**Task**
Down to the last line, restate the records below word for word, dropping every image.

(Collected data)
────────────────
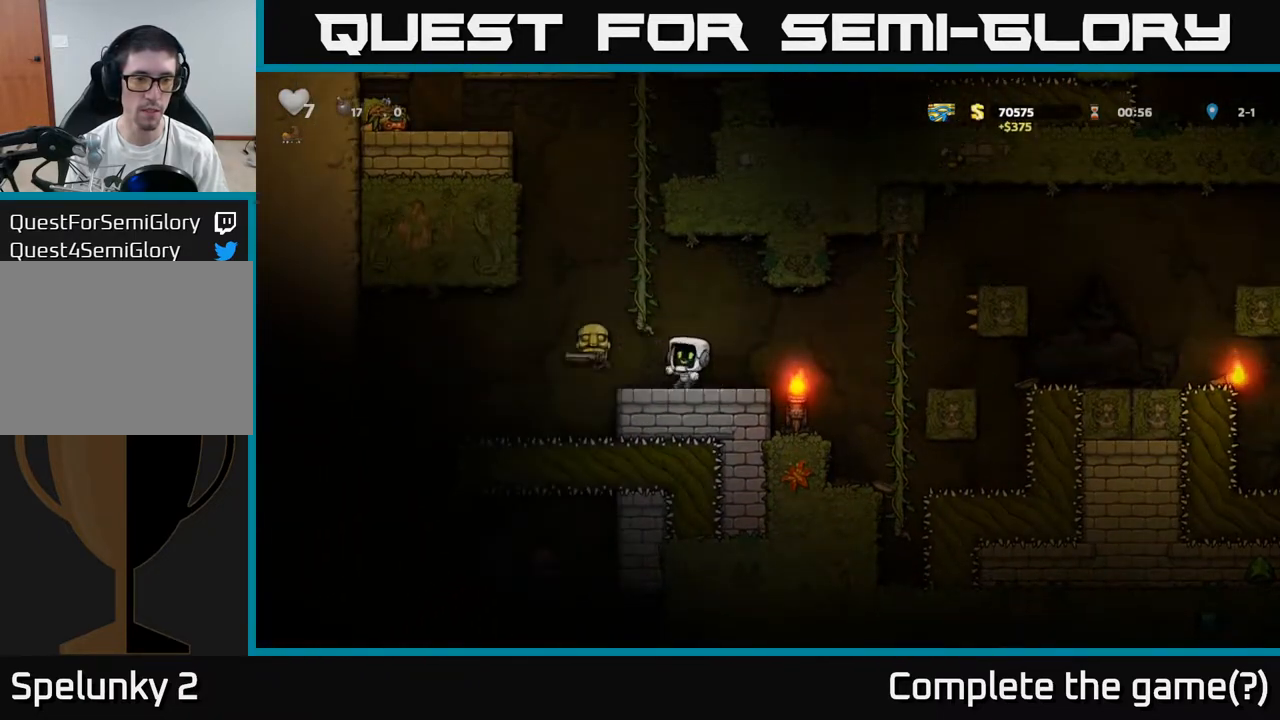
{"dt_ms": 500, "buttons": [], "left_stick": "center", "events": []}
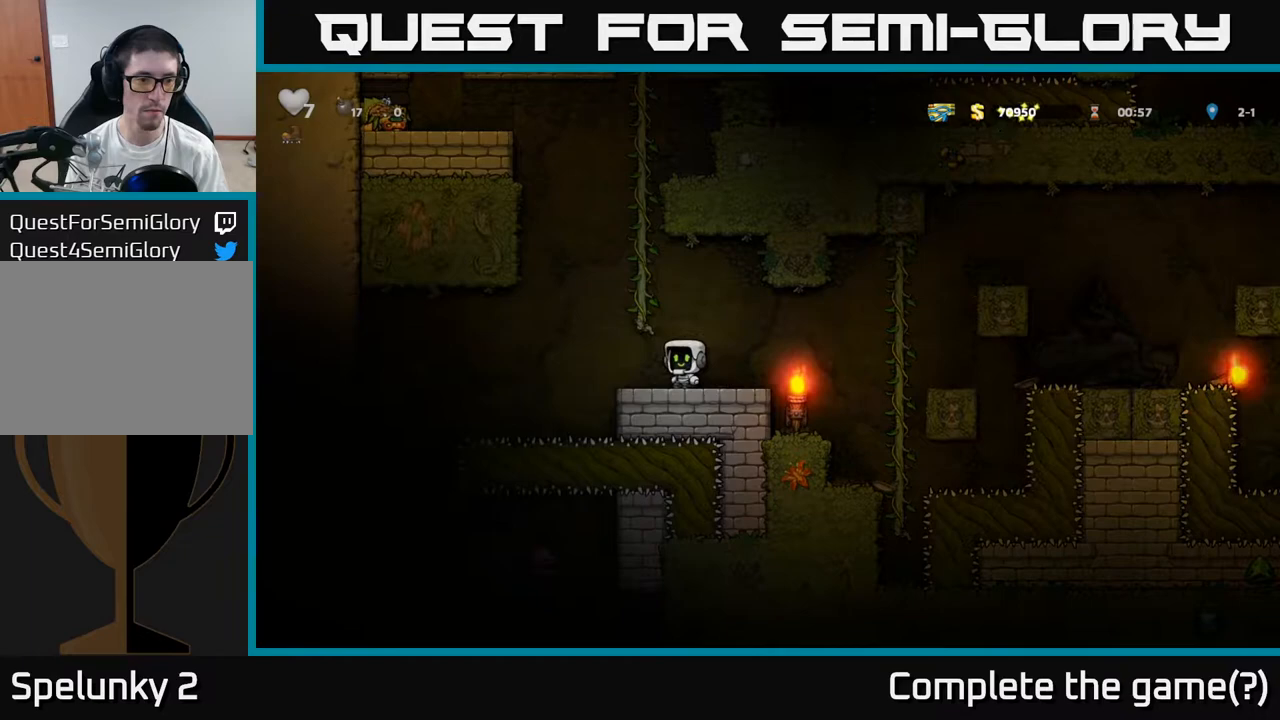
{"dt_ms": 1000, "buttons": [], "left_stick": "right"}
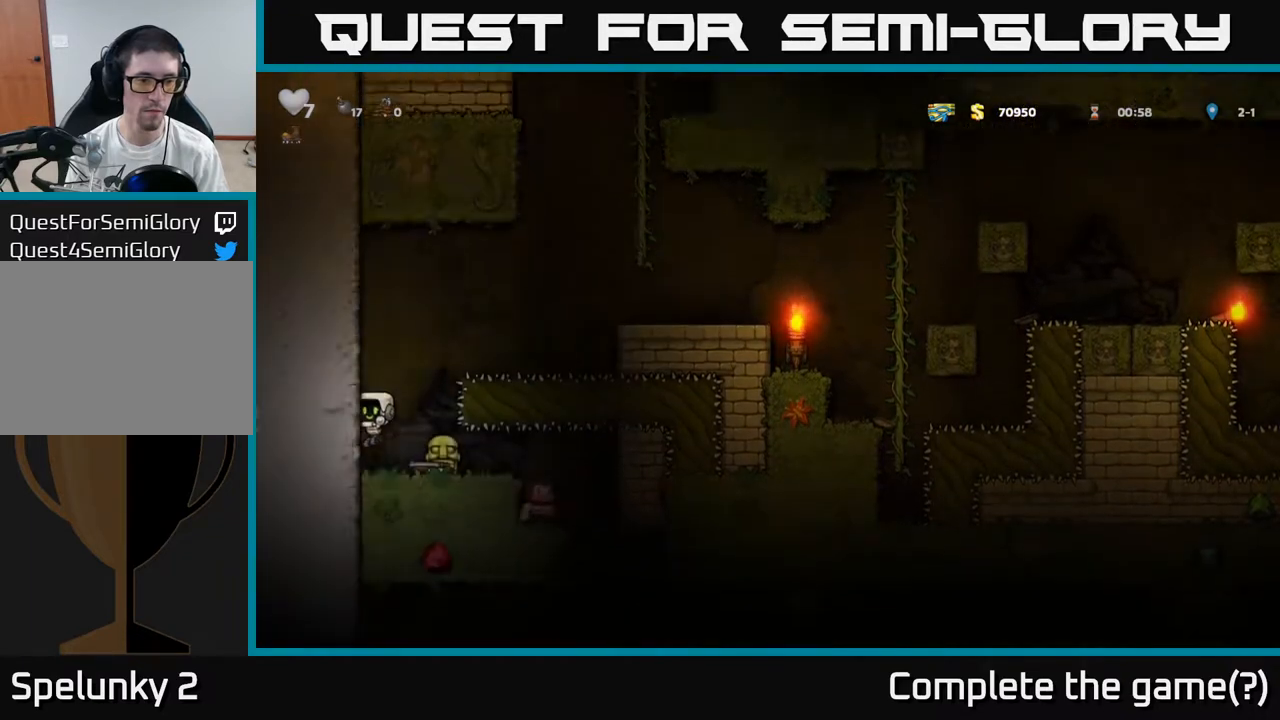
{"dt_ms": 500, "buttons": [], "left_stick": "center", "events": [[167, "left_stick", "center"]]}
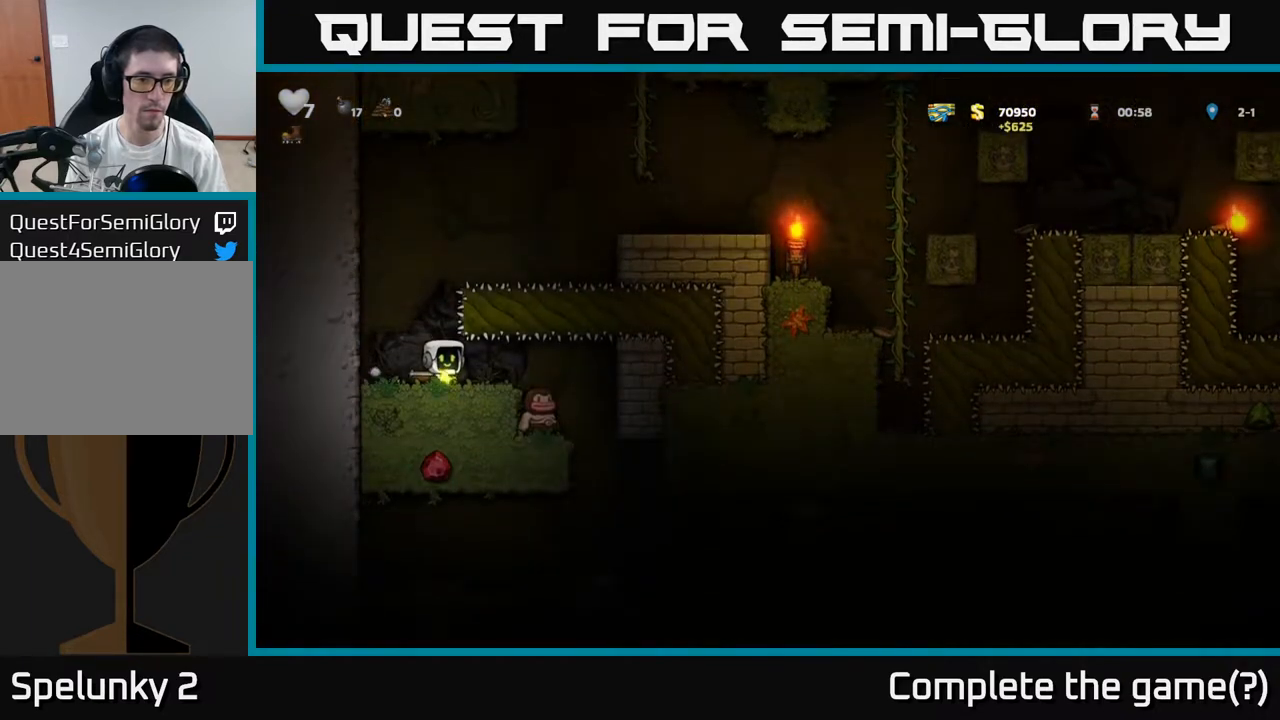
{"dt_ms": 500, "buttons": [], "left_stick": "right", "events": [[17, "left_stick", "down"], [83, "X", "down"], [183, "X", "up"], [217, "left_stick", "center"], [383, "left_stick", "right"]]}
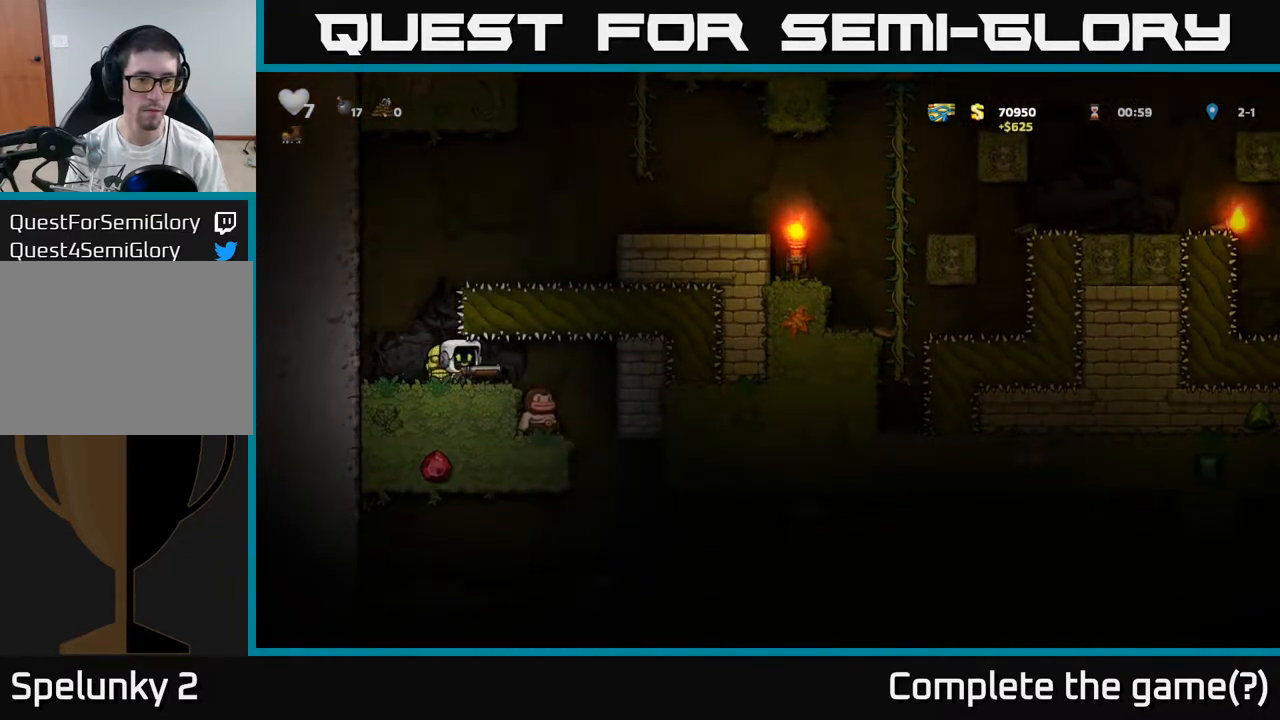
{"dt_ms": 500, "buttons": [], "left_stick": "left", "events": [[50, "left_stick", "center"], [333, "left_stick", "left"]]}
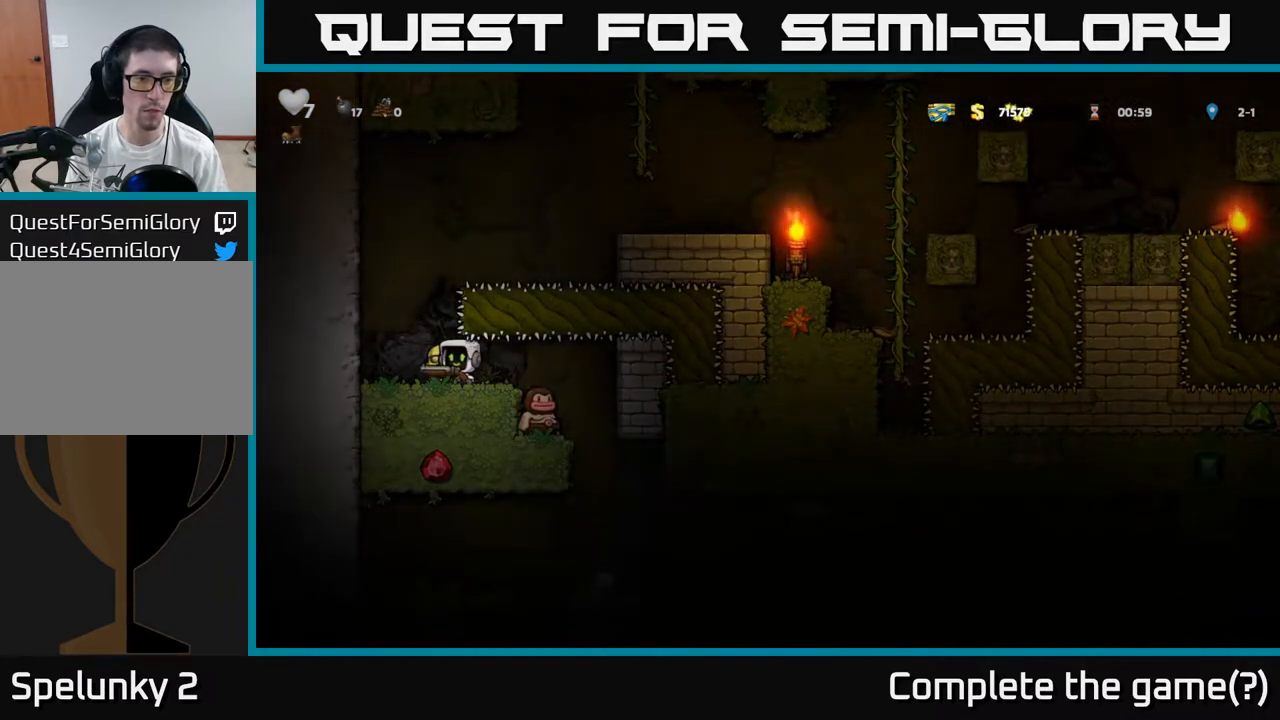
{"dt_ms": 500, "buttons": [], "left_stick": "right", "events": [[133, "left_stick", "center"], [467, "left_stick", "right"]]}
────────────────
**Solution for this task**
{"dt_ms": 500, "buttons": [], "left_stick": "center", "events": []}
{"dt_ms": 1000, "buttons": [], "left_stick": "right"}
{"dt_ms": 500, "buttons": [], "left_stick": "center", "events": [[167, "left_stick", "center"]]}
{"dt_ms": 500, "buttons": [], "left_stick": "right", "events": [[17, "left_stick", "down"], [83, "X", "down"], [183, "X", "up"], [217, "left_stick", "center"], [383, "left_stick", "right"]]}
{"dt_ms": 500, "buttons": [], "left_stick": "left", "events": [[50, "left_stick", "center"], [333, "left_stick", "left"]]}
{"dt_ms": 500, "buttons": [], "left_stick": "right", "events": [[133, "left_stick", "center"], [467, "left_stick", "right"]]}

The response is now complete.